Fine vita: stop a nutrizione se non è più efficace

Si apre una breccia nel muro  del biotestamento. La maggioranza,  come annunciato, fa  un piccolo dietrofront rispetto  al Senato su quella che sembrava  una norma tabù: il divieto di  sospendere l`alimentazione forzata  ai pazienti.  Ieri la commissione Affari sociali  della Camera ha approvato  – incassando il no dell`opposizione  con l`eccezione di Paola  Binetti (Udc) – un emendamento del relatore Domenico Di  Virgilio (Pdl) che apre alla possibilità  di sospendere l`alimentazione  e l`idratazione artificiali  in casi eccezionali. Il medico  potrà staccare il sondino tutte  le volte che la nutrizione forzata  non offre al paziente «i fattori  nutrizionali – recita la modifica  – necessari alle funzioni fisiologiche  essenziali del corpo».  In una parola: quando non è più  efficace. In tutti gli altri casi resterà  l`assoluto divieto.  

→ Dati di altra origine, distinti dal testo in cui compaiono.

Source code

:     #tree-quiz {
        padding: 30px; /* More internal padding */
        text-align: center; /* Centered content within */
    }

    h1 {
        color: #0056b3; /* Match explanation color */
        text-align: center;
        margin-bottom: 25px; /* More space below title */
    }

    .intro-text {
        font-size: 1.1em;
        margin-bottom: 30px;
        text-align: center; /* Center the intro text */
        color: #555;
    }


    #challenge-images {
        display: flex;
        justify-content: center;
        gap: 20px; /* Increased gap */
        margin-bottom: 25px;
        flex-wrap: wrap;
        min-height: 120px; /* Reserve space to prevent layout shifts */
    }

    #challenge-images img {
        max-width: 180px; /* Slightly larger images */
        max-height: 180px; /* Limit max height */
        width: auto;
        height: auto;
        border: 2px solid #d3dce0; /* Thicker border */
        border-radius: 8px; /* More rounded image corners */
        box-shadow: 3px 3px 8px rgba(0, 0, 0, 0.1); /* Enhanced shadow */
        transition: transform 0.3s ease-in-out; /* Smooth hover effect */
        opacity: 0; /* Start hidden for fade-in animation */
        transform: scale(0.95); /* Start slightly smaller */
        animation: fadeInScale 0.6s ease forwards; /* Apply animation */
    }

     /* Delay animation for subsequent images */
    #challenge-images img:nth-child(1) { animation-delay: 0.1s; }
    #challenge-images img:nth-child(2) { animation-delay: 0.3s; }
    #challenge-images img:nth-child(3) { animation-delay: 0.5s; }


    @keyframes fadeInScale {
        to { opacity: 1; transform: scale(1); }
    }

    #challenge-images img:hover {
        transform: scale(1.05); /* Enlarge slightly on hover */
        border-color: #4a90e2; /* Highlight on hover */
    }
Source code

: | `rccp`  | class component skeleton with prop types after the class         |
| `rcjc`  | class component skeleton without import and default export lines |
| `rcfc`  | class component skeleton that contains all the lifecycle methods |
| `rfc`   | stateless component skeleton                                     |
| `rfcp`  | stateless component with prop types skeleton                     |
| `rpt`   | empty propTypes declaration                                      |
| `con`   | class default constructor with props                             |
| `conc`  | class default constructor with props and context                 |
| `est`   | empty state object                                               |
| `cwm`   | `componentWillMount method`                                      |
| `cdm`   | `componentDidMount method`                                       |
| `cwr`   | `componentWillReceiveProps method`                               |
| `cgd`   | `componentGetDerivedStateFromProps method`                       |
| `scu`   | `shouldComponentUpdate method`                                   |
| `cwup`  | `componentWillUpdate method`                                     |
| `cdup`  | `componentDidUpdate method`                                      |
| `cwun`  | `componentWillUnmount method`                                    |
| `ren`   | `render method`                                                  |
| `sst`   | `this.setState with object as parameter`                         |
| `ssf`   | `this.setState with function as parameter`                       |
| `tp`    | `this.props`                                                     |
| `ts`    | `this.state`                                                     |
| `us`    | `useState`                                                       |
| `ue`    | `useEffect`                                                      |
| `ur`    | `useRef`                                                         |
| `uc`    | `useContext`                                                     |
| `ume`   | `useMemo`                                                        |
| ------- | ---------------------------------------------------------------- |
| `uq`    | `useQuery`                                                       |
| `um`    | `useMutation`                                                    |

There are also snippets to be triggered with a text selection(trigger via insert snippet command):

Lo spiraglio aperto dal Pdl  non convince comunque l`opposizione  che boccia l`emendamento:  è «un`ovvietà e una presa  in giro», ha spiegato tra gli altri  il senatore democratico  Ignazio Marino. Mentre Livia  Turco, capogruppo Pd in commissione,  parla di «pasticcio»  perché non è chiaro in quali  «casi concreti sia possibile la  sospensione». Non mancano i  mal di pancia anche all`interno  della maggioranza. Sia tra le fila  dei più intransigenti sulle cure  di fine vita che spingevano  per non cambiare il testo (« È  uno sbraco», ha detto, ieri, senza  mezzi termini Alessandra  Mussolini). Sia tra i laici: «La  norma non cambia nulla ed è  pleonastica – ha spiegato Bene-  detto Della Vedova deputato  "finiano" del Pdl – perché quando  una qualunque cura non  può essere assimilata dal paziente  non solo può, ma deve essere  interrotta, configurando  altrimenti un caso di scuola di  accanimento terapeutico».

Positivo,  invece, il giudizio del Vaticano  che, per bocca di Rino Fisichella,  presidente della Pontifica  accademia della vita, parla  di emendamento che difende  «la dignità dell`ammalato».  Giustifica, infine, la modifica  il sottosegretario alla Salute, Eugenia Roccella:  «Stiamo cercando  di mettere a punto un testo  coerente, per quanto possibile  condiviso, e rispettoso di alcuni  principi come la tutela della vita  e il diritto alle cure». Il riferimento  è a un altro emendamento  del relatore che dovrebbe essere  approvato nelle prossime  sedute della commissione Affari  sociali. La maggioranza si prepara,  infatti, a "benedire " una ulteriore  svolta: il ddl varato a  marce forzate nel marzo scorso  dal Senato limitava la possibilità  del ricorso al biotestamento  solo ai pazienti che, persa la capacità  di intendere e volere, si  trovassero in stato vegetativo  (non più di 2500-3mila persone  all`anno). Ora, invece, si punterà  ad allargare sensibilmente la  platea degli italiani che potranno  scrivere le «dichiarazioni anticipate  di trattamento»: saranno  inglobate tutte quelle persone  che si trovano nella fase terminale  della loro vita. «Si tratta  di circa 25omila persone all`anno»,  ha spiegato Di Virgilio.  Che, sui tempi del ddl, ha chiarito:  «Arriverà in aula solo dopo  le elezioni regionali».